Preguntas y respuestas acerca del etiquetado de productos lacteos que contienen somatotropina bovina recombinante (rbST)

¿Qué son la bST y la rbST?
La somatotropina es una hormona proteica producida en los seres humanos y en casi todos los mamíferos que es importante para ayudar a la salud, el mantenimiento y el crecimiento de los tejidos. La bST es la hormona en vacas lecheras. La somatotropina bovina recombinante (rbST) es una versión de la proteína presente naturalmente en vacas lecheras que se produce mediante biotecnología. A través de esta tecnología de ADN recombinante se producen copias exactas de la hormona proteica. Toda la leche, cualquiera sea el método de producción utilizado, aporta los mismos beneficios nutricionales. Algunas compañías y vendedores minoristas comercializan leche de vacas que no reciben suplementos de rbST como leche “no producida con hormonas artificiales de crecimiento”.

¿Por qué los granjeros usan la rbST?
La rbST se usa para suplementar el nivel natural de somatotropina que tiene la vaca para permitirle mantener una producción de leche rentable durante un mayor período de tiempo. Esto beneficia a los granjeros porque mejora la eficiencia productiva de sus granjas.
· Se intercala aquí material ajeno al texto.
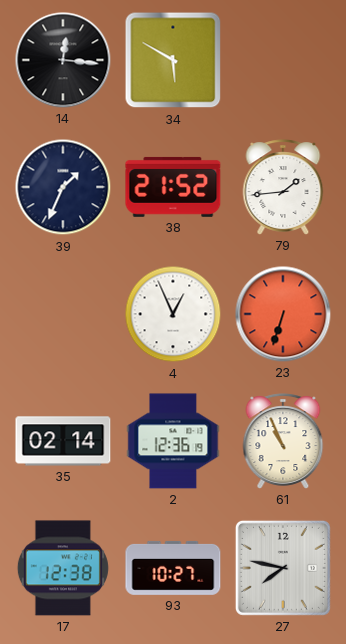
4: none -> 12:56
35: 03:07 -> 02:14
Esta mayor eficiencia permite a los productores de leche producir leche utilizando menos recursos naturales.

¿La rbST es inocua?
Sí. La Administración de Drogas y Alimentos (Food and Drug Administration; FDA, por su sigla en inglés) aprobó el uso de la rbST (a veces denominada rbGH) en noviembre de 1993. La FDA aprobó el producto porque había determinado  después de un exhaustivo estudio que la rbST es inocua y efectiva para las vacas lecheras, que la leche de las vacas que reciben suplementos de rbST es inocua para el consumo humano y que la producción y el uso del producto no tienen un impacto negativo sobre el medio ambiente. En 2000, la FDA sostuvo su conclusión original de que la leche de vacas que reciben suplementos de rbST es inocua para el consumo humano. La determinación de la FDA ha recibido el respaldo de numerosos organismos científicos y reguladores, entre ellos, el Comité Conjunto de Expertos en Aditivos Alimentarios de la Organización de las Naciones Unidas para la Agricultura y la Alimentación/Organización Mundial de la Salud (Joint Food and Agricultural Organization/World Health Organization Expert Committee on Food Additives; JECFA, por su sigla en inglés), un panel internacional de expertos en los campos de la toxicología y la química de residuos de medicamentos en animales; la Comisión de las Comunidades Europeas (Commission of the European Communities) y los Institutos Nacionales de la Salud (National Institutes of Health).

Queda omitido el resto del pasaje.